Four men accused of the murder of
Cain Nkala were tortured during
interrogation by police in Bulawayo and forced to make confessions dictated
to them by their interrogators, their lawyers told the High Court in
Bulawayo on Monday.
Last Friday the
Herald reported that regional police chiefs had expressed
solidarity with Zimbabwe by refusing Norway's offer of training in
peacekeeping if Zimbabwe was excluded. Norway had raised concerns about
human rights abuses in Zimbabwe.
South Africa's police commissioner Jackie Selebi was quoted
as rejecting the
Norwegian offer in a story describing the move as "another diplomatic
victory" for Zimbabwe.
ZRP commissioner Augustine
Chihuri was reported as telling police chiefs
that land reform had gone a long way to "stabilising the policing
environment". He dismissed claims by "detractors" that Zimbabwe was
witnessing a deteriorating situation.
It is quite clear from this that Sarpcco, the organisation
police chiefs from 12 countries, is being used as an instrument of state
propaganda.
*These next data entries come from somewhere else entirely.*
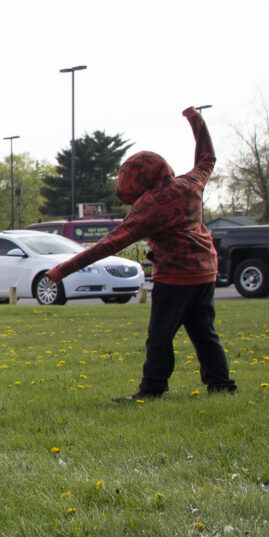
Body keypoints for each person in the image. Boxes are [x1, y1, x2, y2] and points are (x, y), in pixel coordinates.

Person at [45, 107, 236, 402]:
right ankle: (221, 384)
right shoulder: (191, 183)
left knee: (160, 336)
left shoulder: (151, 206)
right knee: (203, 331)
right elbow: (207, 158)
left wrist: (62, 270)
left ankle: (152, 390)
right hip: (205, 271)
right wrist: (196, 120)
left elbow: (109, 243)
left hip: (175, 276)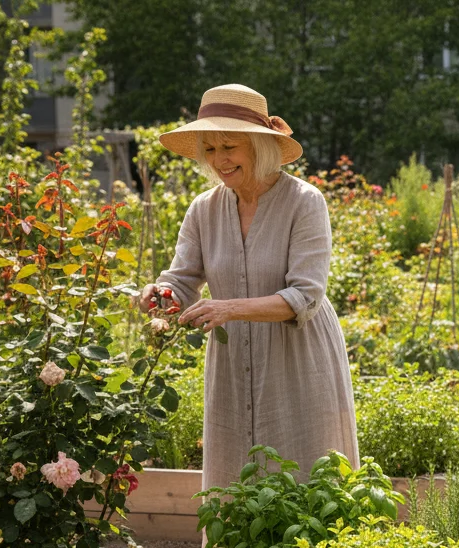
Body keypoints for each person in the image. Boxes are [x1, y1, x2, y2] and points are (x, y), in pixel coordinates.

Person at [141, 83, 359, 495]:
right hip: (232, 359)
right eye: (210, 149)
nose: (219, 160)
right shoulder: (204, 209)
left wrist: (228, 308)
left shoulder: (304, 202)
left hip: (298, 359)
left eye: (229, 146)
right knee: (235, 482)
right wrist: (160, 294)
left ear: (259, 145)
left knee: (305, 476)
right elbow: (182, 279)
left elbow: (305, 296)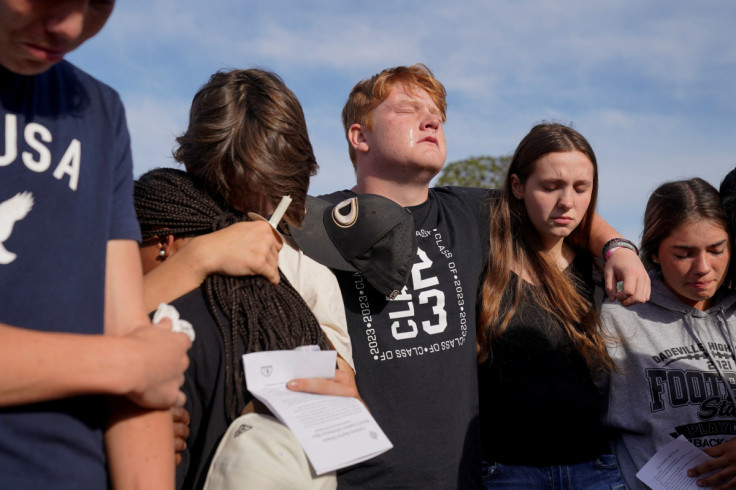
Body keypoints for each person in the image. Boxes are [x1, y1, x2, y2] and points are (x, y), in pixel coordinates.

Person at [165, 64, 650, 488]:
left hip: (465, 476)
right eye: (408, 109)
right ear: (360, 136)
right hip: (356, 475)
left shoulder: (474, 212)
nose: (432, 119)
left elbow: (561, 206)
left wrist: (618, 246)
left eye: (438, 112)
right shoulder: (310, 220)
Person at [0, 1, 192, 488]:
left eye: (98, 2)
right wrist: (130, 366)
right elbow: (140, 362)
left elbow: (129, 332)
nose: (68, 26)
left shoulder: (99, 109)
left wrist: (138, 365)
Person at [134, 69, 356, 489]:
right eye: (234, 186)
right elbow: (84, 331)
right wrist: (196, 258)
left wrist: (342, 408)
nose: (254, 213)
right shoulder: (152, 221)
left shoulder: (309, 278)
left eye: (271, 192)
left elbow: (337, 416)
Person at [476, 123, 623, 488]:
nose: (567, 202)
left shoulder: (601, 269)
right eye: (550, 186)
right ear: (517, 186)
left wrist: (620, 247)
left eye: (580, 187)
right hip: (507, 472)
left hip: (595, 468)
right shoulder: (479, 257)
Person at [601, 178, 736, 489]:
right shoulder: (617, 316)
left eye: (716, 249)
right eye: (683, 253)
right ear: (653, 253)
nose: (703, 267)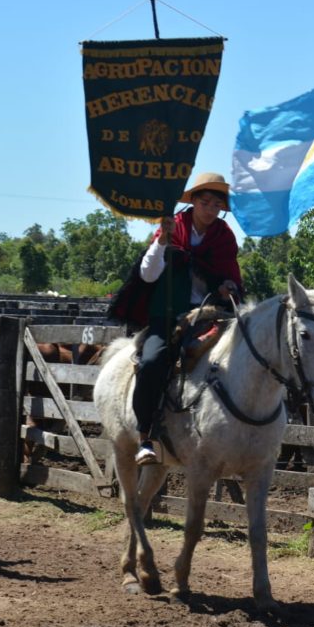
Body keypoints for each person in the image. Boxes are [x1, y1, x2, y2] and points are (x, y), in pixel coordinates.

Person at [113, 172, 243, 465]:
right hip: (168, 315)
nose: (210, 210)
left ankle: (230, 432)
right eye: (205, 202)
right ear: (193, 201)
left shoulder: (223, 237)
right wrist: (162, 241)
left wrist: (227, 286)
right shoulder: (173, 227)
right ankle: (145, 436)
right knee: (152, 361)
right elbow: (148, 275)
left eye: (216, 205)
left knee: (240, 356)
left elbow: (231, 275)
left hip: (210, 315)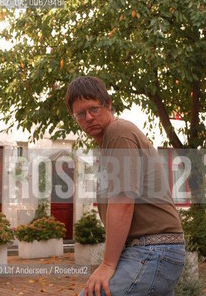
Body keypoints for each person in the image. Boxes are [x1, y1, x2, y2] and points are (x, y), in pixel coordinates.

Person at [65, 76, 185, 296]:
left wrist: (108, 265)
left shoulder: (118, 132)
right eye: (80, 114)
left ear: (108, 104)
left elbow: (122, 202)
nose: (89, 117)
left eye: (94, 109)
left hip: (152, 251)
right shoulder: (110, 142)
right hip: (155, 251)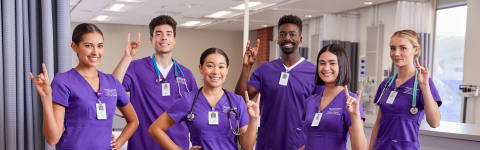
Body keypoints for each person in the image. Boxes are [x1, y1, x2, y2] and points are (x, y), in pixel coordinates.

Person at [30, 23, 138, 149]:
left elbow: (133, 121)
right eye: (88, 46)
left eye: (100, 46)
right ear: (74, 46)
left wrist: (119, 143)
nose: (95, 52)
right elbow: (52, 139)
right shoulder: (63, 81)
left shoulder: (112, 82)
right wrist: (46, 99)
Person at [112, 15, 198, 150]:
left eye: (168, 34)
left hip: (177, 146)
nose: (164, 38)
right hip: (142, 145)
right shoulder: (135, 68)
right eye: (159, 34)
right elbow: (113, 88)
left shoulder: (186, 75)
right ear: (152, 39)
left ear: (174, 39)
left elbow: (195, 114)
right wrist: (126, 58)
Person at [148, 48, 260, 150]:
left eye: (221, 67)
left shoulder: (237, 101)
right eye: (210, 66)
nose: (216, 72)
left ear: (227, 70)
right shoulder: (189, 100)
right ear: (201, 68)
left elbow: (247, 146)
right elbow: (155, 129)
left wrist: (254, 119)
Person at [235, 14, 316, 150]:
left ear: (300, 39)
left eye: (292, 34)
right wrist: (246, 67)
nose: (287, 38)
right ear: (278, 40)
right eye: (283, 34)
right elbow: (241, 98)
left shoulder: (313, 72)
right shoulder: (265, 69)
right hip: (267, 144)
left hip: (299, 145)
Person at [368, 29, 442, 150]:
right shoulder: (386, 84)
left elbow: (435, 122)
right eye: (393, 48)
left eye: (403, 48)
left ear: (416, 50)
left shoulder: (424, 82)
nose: (396, 53)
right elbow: (378, 123)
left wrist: (425, 87)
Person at [300, 44, 366, 150]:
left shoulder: (350, 101)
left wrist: (355, 117)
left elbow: (360, 148)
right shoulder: (310, 101)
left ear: (342, 66)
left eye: (332, 63)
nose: (326, 68)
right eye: (322, 63)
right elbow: (311, 141)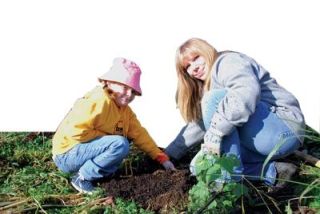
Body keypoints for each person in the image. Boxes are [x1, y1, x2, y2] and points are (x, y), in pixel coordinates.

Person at [165, 38, 305, 189]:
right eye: (187, 66)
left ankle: (228, 182)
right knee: (198, 167)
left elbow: (245, 92)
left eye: (196, 58)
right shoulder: (208, 87)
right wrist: (170, 153)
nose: (194, 68)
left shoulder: (227, 62)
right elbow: (198, 124)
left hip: (282, 128)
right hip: (259, 139)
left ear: (206, 51)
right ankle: (273, 172)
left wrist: (216, 132)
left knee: (212, 100)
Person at [52, 57, 175, 194]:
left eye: (133, 92)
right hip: (66, 154)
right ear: (110, 83)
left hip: (79, 153)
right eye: (125, 87)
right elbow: (75, 132)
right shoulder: (99, 100)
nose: (129, 95)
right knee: (119, 143)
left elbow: (139, 134)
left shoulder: (125, 111)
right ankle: (81, 177)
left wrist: (161, 158)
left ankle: (95, 172)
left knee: (122, 140)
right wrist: (109, 137)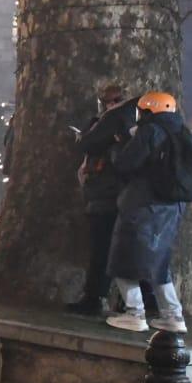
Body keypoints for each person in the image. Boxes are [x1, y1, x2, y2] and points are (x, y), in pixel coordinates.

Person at [106, 91, 192, 334]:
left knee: (122, 258)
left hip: (144, 204)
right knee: (158, 262)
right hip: (171, 207)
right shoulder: (181, 131)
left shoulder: (150, 131)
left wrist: (120, 145)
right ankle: (173, 315)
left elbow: (126, 163)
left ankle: (134, 313)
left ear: (148, 111)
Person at [69, 85, 137, 316]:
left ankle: (98, 298)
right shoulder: (127, 120)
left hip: (107, 193)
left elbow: (87, 143)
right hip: (113, 193)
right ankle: (118, 300)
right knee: (112, 249)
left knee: (104, 250)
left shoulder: (115, 119)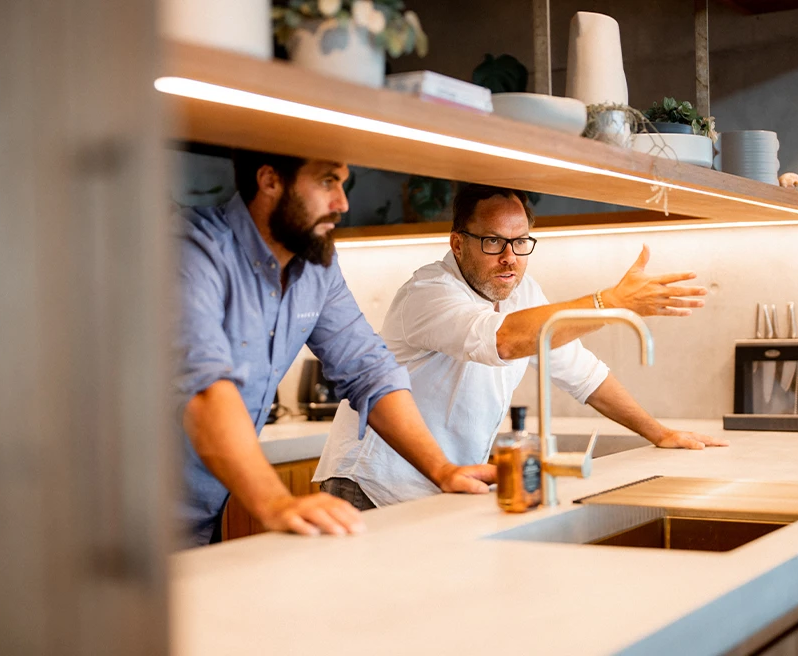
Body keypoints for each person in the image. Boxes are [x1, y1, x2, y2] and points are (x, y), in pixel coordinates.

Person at [314, 184, 729, 509]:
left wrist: (660, 433)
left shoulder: (522, 291)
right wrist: (612, 302)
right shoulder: (429, 292)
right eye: (493, 242)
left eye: (521, 241)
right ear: (458, 244)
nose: (509, 258)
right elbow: (504, 340)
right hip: (371, 485)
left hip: (442, 483)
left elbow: (583, 374)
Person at [174, 151, 494, 546]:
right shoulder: (191, 250)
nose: (343, 203)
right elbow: (203, 389)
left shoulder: (315, 267)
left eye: (343, 183)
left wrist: (443, 470)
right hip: (114, 508)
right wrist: (276, 503)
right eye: (328, 182)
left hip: (203, 513)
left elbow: (369, 371)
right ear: (270, 181)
Chihuri is chair of Sarpcco and a vice-president of Interpol to
which Sarpcco is affiliated.
Both Sarpcco and Interpol
are clearly turning a blind eye to reports of
police torture and other human rights abuses in Zimbabwe. Sarpcco in fact
appears to be shielding Zimbabwe's police from charges of abuses that make a
complete mockery of the code it adopted with such fanfare last September.
Interpol should be tackled
on this. Why is it ignoring well-documented cases
of torture by an affiliate force and why are regional police forces prepared
to cover for a wayward member in the interests of political solidarity? This
is about as unprofessional as it gets.